Hashing must be consistent with equality.

Suppose:

é

and:

e + accent

are considered equal.

Then:

hash(x) = hash(y)

must also hold.

Otherwise:

HashMap lookup

may fail unexpectedly.

Therefore normalization should occur before hashing.

Unicode and Tries

Suppose a trie stores:

café

in NFC.

A query arrives in NFD.

Without normalization:

Path not found

because the code-point sequence differs.

Normalize both insertion and lookup.

Consistency is more important than the chosen normalization form.

Unicode and Suffix Arrays

Suffix arrays assume a stable ordering.

Consider:

éclair

represented in multiple ways.

If normalization changes after construction:

Sorting order changes

The suffix array becomes invalid.

Therefore:

  1. Normalize first.
  2. Build indexes afterward.
  3. Use the same normalization for queries.

This rule applies to:

  • Suffix arrays
  • Tries
  • Search indexes
  • Databases

Unicode and Edit Distance

Edit distance depends on representation.

Compare:

é

with:

e

At the byte level:

Multiple edits

At the grapheme level:

One substitution

The algorithm is unchanged.

The unit of comparison changes.

This distinction often matters in spell checking and natural language processing.

Lean Sketch

A Unicode-aware pipeline might look like:

def normalize
  (s : String)
  : String :=
by
  -- NFC normalization.
  sorry

Then:

def equalText
  (a b : String)
  : Bool :=
  normalize a = normalize b

Most production systems rely on specialized Unicode libraries rather than implementing normalization directly.

Complexity Considerations

Let:

Symbol Meaning
n Number of code points
Operation Complexity
NFC normalization O(n)
Case folding O(n)
Unicode comparison O(n)
Unicode hashing O(n)

Normalization is linear and typically performed once during ingestion.

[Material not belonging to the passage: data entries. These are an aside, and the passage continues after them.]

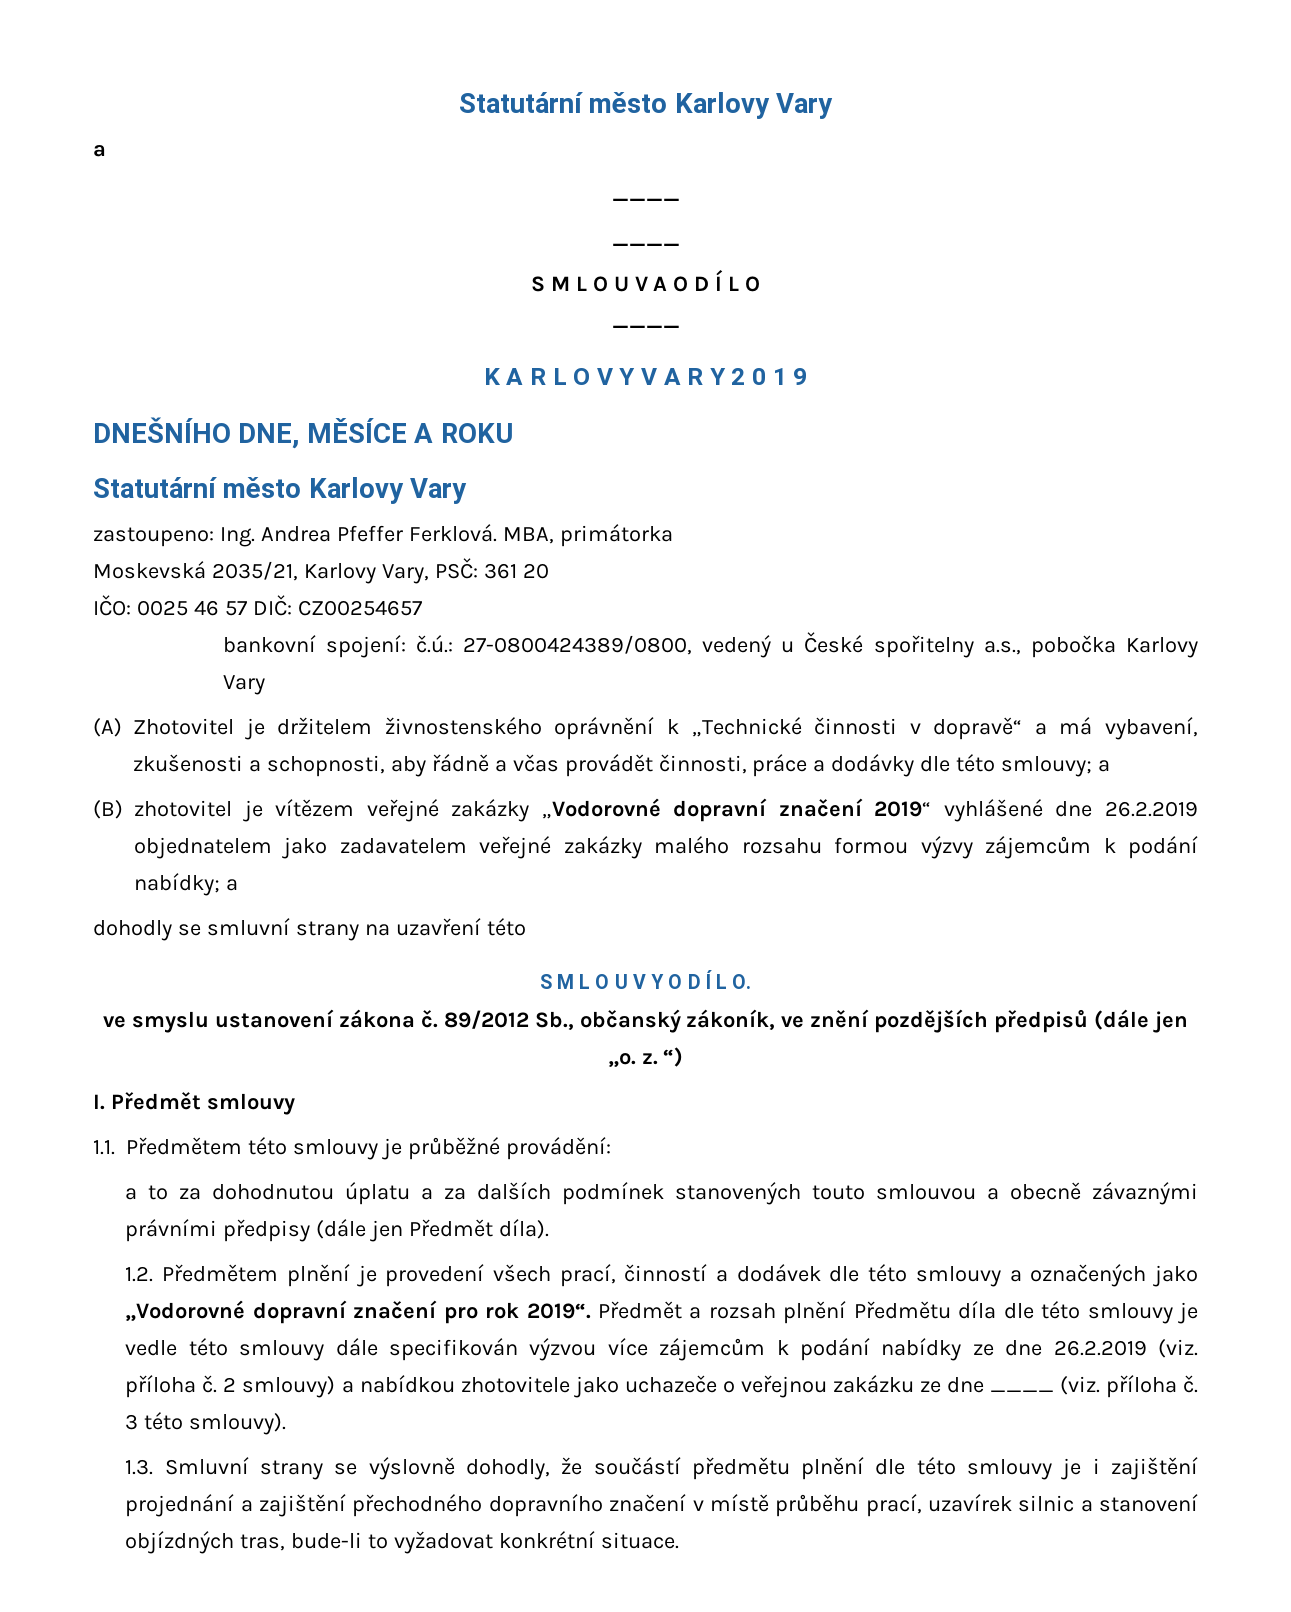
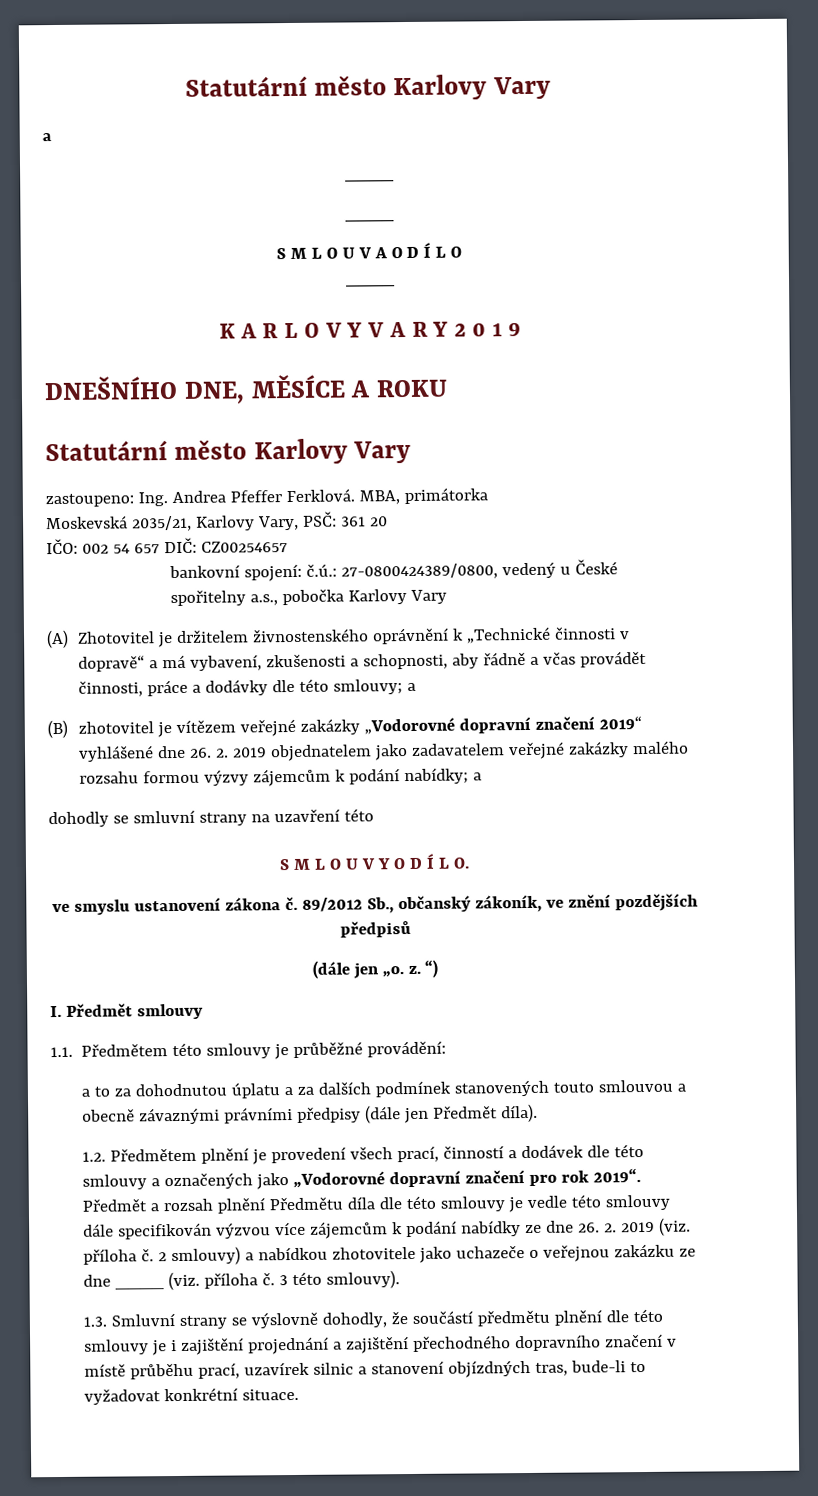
[136,600,247,616] 0025 46 57 -> [81,543,160,554] 002 54 657
[1104,801,1198,817] 26.2.2019 -> [189,747,268,758] 26. 2. 2019
(1089, 1021) none -> (411, 929) //
[1053,1340,1147,1356] 26.2.2019 -> [577,1221,655,1233] 26. 2. 2019

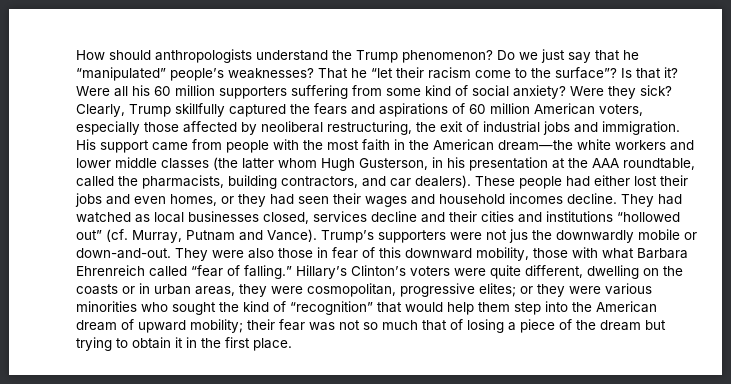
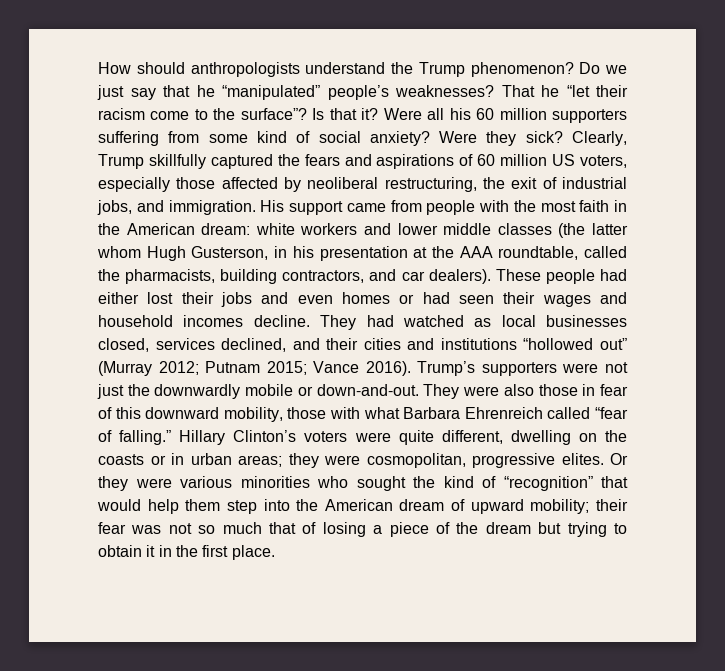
[534,103,595,115] American -> [552,154,576,166] US
[543,121,570,135] jobs -> [97,200,132,215] jobs,
[498,140,573,151] dream—the -> [201,223,251,235] dream:
[170,194,266,207] homes, or they -> [342,292,415,304] homes or
[371,211,417,222] decline -> [221,338,287,352] declined,
[106,229,317,243] (cf. Murray, Putnam and Vance). -> [98,361,411,376] (Murray 2012; Putnam 2015; Vance 2016).
[509,229,528,243] jus -> [97,384,124,399] just
[296,265,347,279] Hillary’s -> [179,430,226,445] Hillary
[195,286,235,296] areas, -> [238,455,282,467] areas;
[479,283,533,297] elites; or -> [561,453,628,465] elites. Or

The cost is usually negligible compared with the correctness benefits.

Common Pitfalls

Do not assume:

one byte = one character

This is false for UTF-8.

Do not assume:

one code point = one visible character

This is also false.

Normalize before hashing, indexing, or storing keys.

Use the same normalization strategy everywhere.

Define clearly whether algorithms operate on:

  • Bytes
  • Code points
  • Grapheme clusters

Mixing these units causes subtle bugs.

Correctness

A Unicode-aware algorithm is correct only when equality, ordering, hashing, and indexing all operate on the same textual representation.

Normalization provides that representation.

Once normalization is applied consistently, equivalent text sequences map to the same canonical form, allowing comparisons and data structures to behave predictably.

Takeaway

Unicode transforms text processing from a simple sequence-of-characters problem into a representation problem. Before applying string algorithms, you must decide what constitutes a character, what constitutes equality, and how equivalent representations are handled. Normalization provides the foundation for these decisions. Without it, otherwise correct algorithms can produce surprising results. With it, classic techniques such as hashing, tries, suffix arrays, edit distance, and pattern matching continue to work reliably across modern multilingual text.